The headline improvement is one that was already trailed by Ville in his recent Sandboxing blog post. From now on, any app that defines an application profile will be automatically sandboxed. This is currently an opt-in process; any app that isn’t updated in this way will still run outside the sandbox. As a user this means you will start to see some third party apps bring up the sandboxing dialogue on first run. You should already be familiar with this from 4.2.0, in which the Jolla apps were already sandboxed. In 4.3.0 Suomenlinna you’ll start to see this more often. Users can of course still run apps however they want, but can feel more confident when running apps inside the sandbox.
This is an important security advancement, and follows the roadmap Ville described towards having all apps sandboxed. We’ve been careful to increase security without compromising user-control, and we think you’ll appreciate the extra peace-of-mind that sandboxing brings.
That’s a big new feature, and a welcome one, too. As usual, this new version also includes improvements to Sailfish’ Android application support and its web browser, among other things.
I still want a Sailfish phone… it still mostly seems beta for any phone that works for carriers in the USA.
I’ll preface this by agreeing that no phone is secure or immune to interference from coercion by any of government. None of them are. But as far as I can tell Jolla must be almost entirely dependent on the Russian government for funding. So take that into consideration along with any claims of security they are adding, just as you would with Google, Huawei, Apple, Amazon or Microsoft.
Jolla is licensing their technology to the commies.
Ha, I am still waiting on my Librem 5. By the time that shows up, it may be based on Debian 15…
It’s good to be sceptical when it comes to security. You can, if you like, review changes being merged into the operating system in the Sailfish OS repositories; you’ll find the sandboxing code there. It’s true this doesn’t give you a full picture, or a guarantee of non-interference from any particular party, but it may help increase your confidence.
https://github.com/sailfishos
https://github.com/sailfishos/sailjail
https://github.com/sailfishos/sailjail-permissions
As long as the network stack and driver models are not secure and updatable the potential for forcing obsolescence as well as bad security via “no longer being updated” arises. None of the big players want to address this as they want to keep selling us solutions to problems they created or admit they are selling us junk the first time around. I cannot think of a single vendor which is honest about this.
It naturally follows on that “economic security” (which is a real thing) is translated into security for the big monopolies so the whole thing perpetuates.
If the Russians funded a genuinely open and secure and end user updatable platform you can guarantee the President of the US would start making allegations and threats and hurl blacklisting and sanctions around. You know it. This is not to say the Russians are innocent of everything because they are not. It just shows how vested interests get away with it even where that directly harms security and wellbeing of citizens.
On this note… everyone seems to have moved away from Kaspersky, which historically has been one of the best Anti-virus pieces of software, purely on the fact it is a Russian company. All other AV are differebt levels of trash. Either they take too much CPU/RAM, or don’t protect enough..
I use Kaspersky Security Cloud on my Windows 10 PC. Not letting it add its security extensions to Chrome or Firefox, though. Not using its password manager either.
Johann Chua,
It’s hard to know what’s trustworthy anymore. Software used by US Military & Pentagon was attacked not long ago. Ironically a lot of high profile breaches happened thanks to the security software they installed. The Russian government were suspected of doing it.

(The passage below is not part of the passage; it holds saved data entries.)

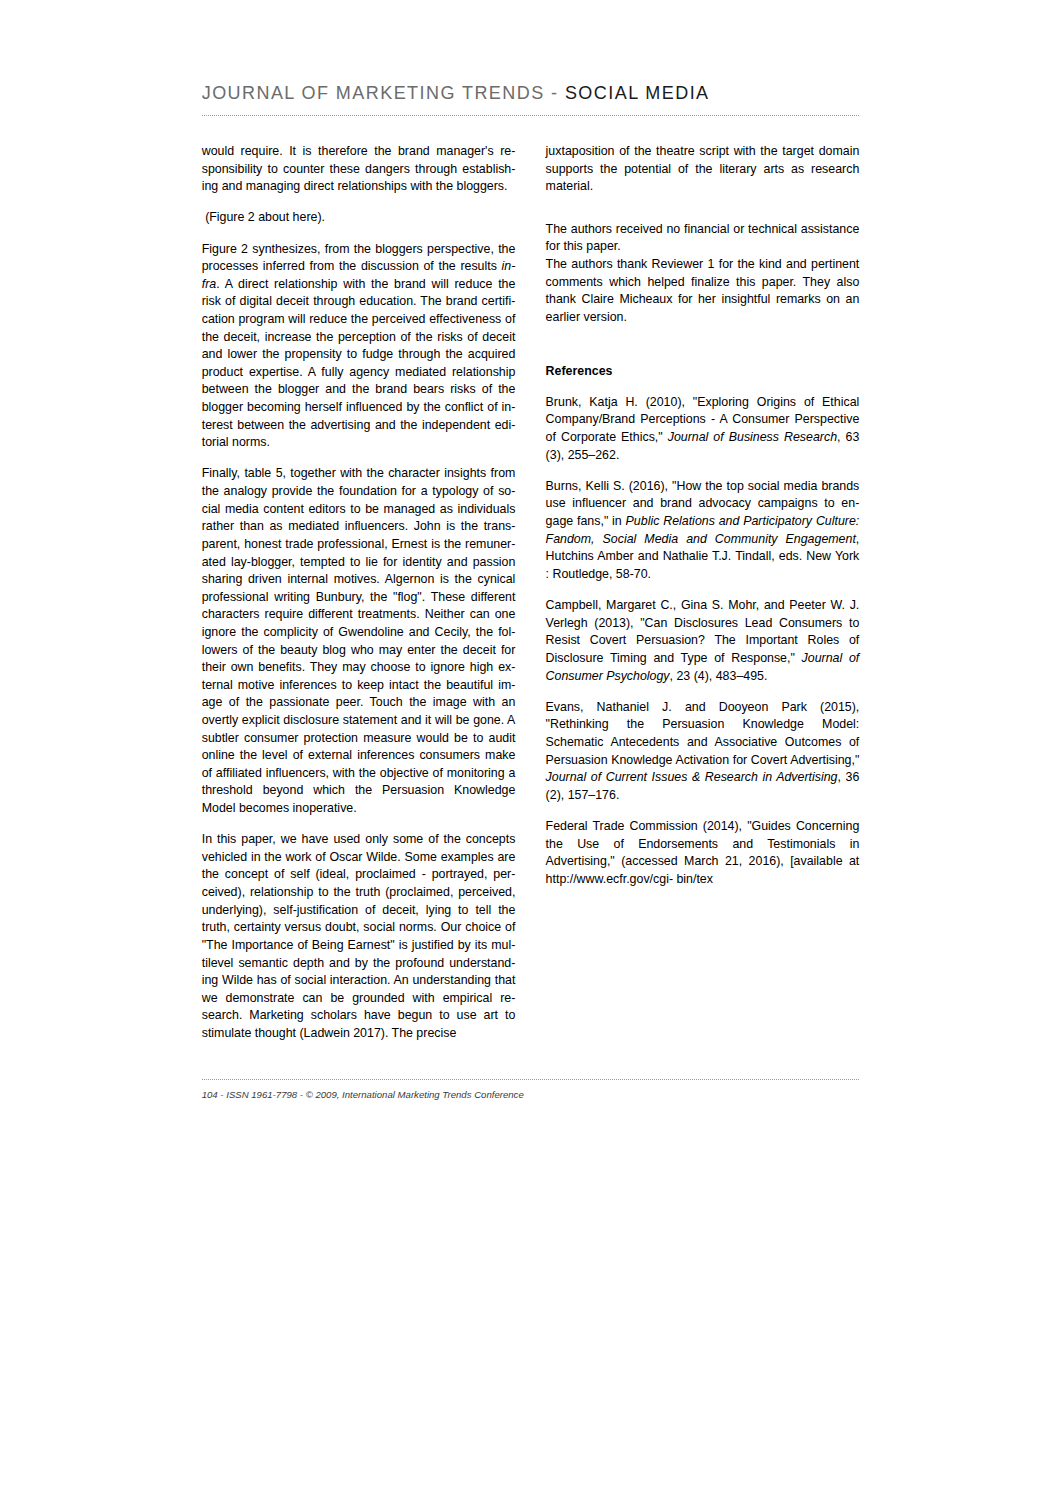JOURNAL OF MARKETING TRENDS - SOCIAL MEDIA
would require. It is therefore the brand manager's responsibility to counter these dangers through establishing and managing direct relationships with the bloggers.
(Figure 2 about here).
Figure 2 synthesizes, from the bloggers perspective, the processes inferred from the discussion of the results infra. A direct relationship with the brand will reduce the risk of digital deceit through education. The brand certification program will reduce the perceived effectiveness of the deceit, increase the perception of the risks of deceit and lower the propensity to fudge through the acquired product expertise. A fully agency mediated relationship between the blogger and the brand bears risks of the blogger becoming herself influenced by the conflict of interest between the advertising and the independent editorial norms.
Finally, table 5, together with the character insights from the analogy provide the foundation for a typology of social media content editors to be managed as individuals rather than as mediated influencers. John is the transparent, honest trade professional, Ernest is the remunerated lay-blogger, tempted to lie for identity and passion sharing driven internal motives. Algernon is the cynical professional writing Bunbury, the "flog". These different characters require different treatments. Neither can one ignore the complicity of Gwendoline and Cecily, the followers of the beauty blog who may enter the deceit for their own benefits. They may choose to ignore high external motive inferences to keep intact the beautiful image of the passionate peer. Touch the image with an overtly explicit disclosure statement and it will be gone. A subtler consumer protection measure would be to audit online the level of external inferences consumers make of affiliated influencers, with the objective of monitoring a threshold beyond which the Persuasion Knowledge Model becomes inoperative.
In this paper, we have used only some of the concepts vehicled in the work of Oscar Wilde. Some examples are the concept of self (ideal, proclaimed - portrayed, perceived), relationship to the truth (proclaimed, perceived, underlying), self-justification of deceit, lying to tell the truth, certainty versus doubt, social norms. Our choice of "The Importance of Being Earnest" is justified by its multilevel semantic depth and by the profound understanding Wilde has of social interaction. An understanding that we demonstrate can be grounded with empirical research. Marketing scholars have begun to use art to stimulate thought (Ladwein 2017). The precise
juxtaposition of the theatre script with the target domain supports the potential of the literary arts as research material.
The authors received no financial or technical assistance for this paper.
The authors thank Reviewer 1 for the kind and pertinent comments which helped finalize this paper. They also thank Claire Micheaux for her insightful remarks on an earlier version.
References
Brunk, Katja H. (2010), "Exploring Origins of Ethical Company/Brand Perceptions - A Consumer Perspective of Corporate Ethics," Journal of Business Research, 63 (3), 255–262.
Burns, Kelli S. (2016), "How the top social media brands use influencer and brand advocacy campaigns to engage fans," in Public Relations and Participatory Culture: Fandom, Social Media and Community Engagement, Hutchins Amber and Nathalie T.J. Tindall, eds. New York : Routledge, 58-70.
Campbell, Margaret C., Gina S. Mohr, and Peeter W. J. Verlegh (2013), "Can Disclosures Lead Consumers to Resist Covert Persuasion? The Important Roles of Disclosure Timing and Type of Response," Journal of Consumer Psychology, 23 (4), 483–495.
Evans, Nathaniel J. and Dooyeon Park (2015), "Rethinking the Persuasion Knowledge Model: Schematic Antecedents and Associative Outcomes of Persuasion Knowledge Activation for Covert Advertising," Journal of Current Issues & Research in Advertising, 36 (2), 157–176.
Federal Trade Commission (2014), "Guides Concerning the Use of Endorsements and Testimonials in Advertising," (accessed March 21, 2016), [available at http://www.ecfr.gov/cgi- bin/tex
104 - ISSN 1961-7798 - © 2009, International Marketing Trends Conference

https://siliconangle.com/2020/12/14/us-government-software-provider-solarwinds-confirms-hacked/
https://www.npr.org/2020/12/15/946776718/u-s-scrambles-to-understand-major-computer-hack-but-says-little
This raises suspicion that any security software from russia could be compromised (justifiably or not), Yet this isn’t unique to Russia, we know that other countries are guilty of the same thing. Companies from Israel and Signapore were caught bugging software used by foreign governments. China is often accused of bugging products. The US Snowden leaks revealed the scope of US guilt and corporate accomplices.
https://www.cnn.com/2021/11/03/tech/nso-group-us-blacklist/index.html
https://www.cyberscoop.com/android-malware-china-huawei-zte-kryptowire-blu-products/
It’s difficult to trust any products anymore. I think that proprietary products are especially problematic because any government pressure will happen behind the scenes without a public record. Also, with telemetry & tracking becoming normalized, it is opening up more opportunities to leak information without detection because it’s encrypted and the code is proprietary.
It’s understandable being wary of the Russians especially given the politics but I don’t trust the US an inch either. The US snooping on Merkel, using dirty tricks against Airbus, unexplained deaths around the Greek Olympics, the attempt to push the appalling TTIP behind closed doors, Microsoft and Google telemetry and data snooping, the appalling social media companies, the collapse of the European IT and IC manufacturing industries… Then there is the Far East with its state subsidies and dumping practices to gain market share.
I hope we get to a better place because I find the current zeitgeist utterly depressing.